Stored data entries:
┄┄┄┄┄┄

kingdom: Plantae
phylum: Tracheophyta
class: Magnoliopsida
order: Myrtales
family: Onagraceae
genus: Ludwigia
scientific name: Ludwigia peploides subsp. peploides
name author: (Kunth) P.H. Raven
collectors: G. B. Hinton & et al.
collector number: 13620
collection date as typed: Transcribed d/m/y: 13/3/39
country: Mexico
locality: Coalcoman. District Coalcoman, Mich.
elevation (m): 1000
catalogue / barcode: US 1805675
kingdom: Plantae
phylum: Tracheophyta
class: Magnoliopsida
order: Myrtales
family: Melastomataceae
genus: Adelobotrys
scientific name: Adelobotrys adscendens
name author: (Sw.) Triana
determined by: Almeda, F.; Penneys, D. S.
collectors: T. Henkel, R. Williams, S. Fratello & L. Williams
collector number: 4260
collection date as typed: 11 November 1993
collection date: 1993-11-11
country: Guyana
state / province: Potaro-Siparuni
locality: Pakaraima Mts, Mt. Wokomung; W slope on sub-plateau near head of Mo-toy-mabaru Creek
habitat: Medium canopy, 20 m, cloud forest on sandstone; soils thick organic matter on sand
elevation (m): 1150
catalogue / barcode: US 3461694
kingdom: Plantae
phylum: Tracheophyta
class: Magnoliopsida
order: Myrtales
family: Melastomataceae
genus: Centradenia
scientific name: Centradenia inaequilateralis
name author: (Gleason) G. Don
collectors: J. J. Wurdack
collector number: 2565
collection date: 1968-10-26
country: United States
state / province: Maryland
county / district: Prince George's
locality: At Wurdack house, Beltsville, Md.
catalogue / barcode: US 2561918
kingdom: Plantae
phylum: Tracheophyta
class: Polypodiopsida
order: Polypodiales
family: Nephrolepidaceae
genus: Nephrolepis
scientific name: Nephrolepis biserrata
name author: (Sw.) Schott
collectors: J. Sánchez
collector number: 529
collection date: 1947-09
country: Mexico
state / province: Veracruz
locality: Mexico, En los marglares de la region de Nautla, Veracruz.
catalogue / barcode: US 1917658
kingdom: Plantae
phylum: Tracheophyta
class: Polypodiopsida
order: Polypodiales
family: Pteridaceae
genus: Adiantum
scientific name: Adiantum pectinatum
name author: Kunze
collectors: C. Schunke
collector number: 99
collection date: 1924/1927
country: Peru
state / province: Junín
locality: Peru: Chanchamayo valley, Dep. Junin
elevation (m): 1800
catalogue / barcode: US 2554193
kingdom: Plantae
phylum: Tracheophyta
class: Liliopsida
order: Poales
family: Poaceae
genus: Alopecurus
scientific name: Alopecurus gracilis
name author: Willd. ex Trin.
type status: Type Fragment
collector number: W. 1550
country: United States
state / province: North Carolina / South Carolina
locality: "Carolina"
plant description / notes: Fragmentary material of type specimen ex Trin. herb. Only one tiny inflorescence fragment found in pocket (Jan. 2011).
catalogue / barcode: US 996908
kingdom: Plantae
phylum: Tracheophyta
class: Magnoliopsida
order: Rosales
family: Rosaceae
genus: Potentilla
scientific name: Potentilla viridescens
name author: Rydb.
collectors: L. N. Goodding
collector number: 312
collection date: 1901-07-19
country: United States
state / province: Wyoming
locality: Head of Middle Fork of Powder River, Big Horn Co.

┄┄┄┄┄┄

Stated task:
Rewrite the items with "locality" swapped for "site" everywhere it appears. Keep everything else the same.

Exercise solution:
kingdom: Plantae
phylum: Tracheophyta
class: Magnoliopsida
order: Myrtales
family: Onagraceae
genus: Ludwigia
scientific name: Ludwigia peploides subsp. peploides
name author: (Kunth) P.H. Raven
collectors: G. B. Hinton & et al.
collector number: 13620
collection date as typed: Transcribed d/m/y: 13/3/39
country: Mexico
site: Coalcoman. District Coalcoman, Mich.
elevation (m): 1000
catalogue / barcode: US 1805675
kingdom: Plantae
phylum: Tracheophyta
class: Magnoliopsida
order: Myrtales
family: Melastomataceae
genus: Adelobotrys
scientific name: Adelobotrys adscendens
name author: (Sw.) Triana
determined by: Almeda, F.; Penneys, D. S.
collectors: T. Henkel, R. Williams, S. Fratello & L. Williams
collector number: 4260
collection date as typed: 11 November 1993
collection date: 1993-11-11
country: Guyana
state / province: Potaro-Siparuni
site: Pakaraima Mts, Mt. Wokomung; W slope on sub-plateau near head of Mo-toy-mabaru Creek
habitat: Medium canopy, 20 m, cloud forest on sandstone; soils thick organic matter on sand
elevation (m): 1150
catalogue / barcode: US 3461694
kingdom: Plantae
phylum: Tracheophyta
class: Magnoliopsida
order: Myrtales
family: Melastomataceae
genus: Centradenia
scientific name: Centradenia inaequilateralis
name author: (Gleason) G. Don
collectors: J. J. Wurdack
collector number: 2565
collection date: 1968-10-26
country: United States
state / province: Maryland
county / district: Prince George's
site: At Wurdack house, Beltsville, Md.
catalogue / barcode: US 2561918
kingdom: Plantae
phylum: Tracheophyta
class: Polypodiopsida
order: Polypodiales
family: Nephrolepidaceae
genus: Nephrolepis
scientific name: Nephrolepis biserrata
name author: (Sw.) Schott
collectors: J. Sánchez
collector number: 529
collection date: 1947-09
country: Mexico
state / province: Veracruz
site: Mexico, En los marglares de la region de Nautla, Veracruz.
catalogue / barcode: US 1917658
kingdom: Plantae
phylum: Tracheophyta
class: Polypodiopsida
order: Polypodiales
family: Pteridaceae
genus: Adiantum
scientific name: Adiantum pectinatum
name author: Kunze
collectors: C. Schunke
collector number: 99
collection date: 1924/1927
country: Peru
state / province: Junín
site: Peru: Chanchamayo valley, Dep. Junin
elevation (m): 1800
catalogue / barcode: US 2554193
kingdom: Plantae
phylum: Tracheophyta
class: Liliopsida
order: Poales
family: Poaceae
genus: Alopecurus
scientific name: Alopecurus gracilis
name author: Willd. ex Trin.
type status: Type Fragment
collector number: W. 1550
country: United States
state / province: North Carolina / South Carolina
site: "Carolina"
plant description / notes: Fragmentary material of type specimen ex Trin. herb. Only one tiny inflorescence fragment found in pocket (Jan. 2011).
catalogue / barcode: US 996908
kingdom: Plantae
phylum: Tracheophyta
class: Magnoliopsida
order: Rosales
family: Rosaceae
genus: Potentilla
scientific name: Potentilla viridescens
name author: Rydb.
collectors: L. N. Goodding
collector number: 312
collection date: 1901-07-19
country: United States
state / province: Wyoming
site: Head of Middle Fork of Powder River, Big Horn Co.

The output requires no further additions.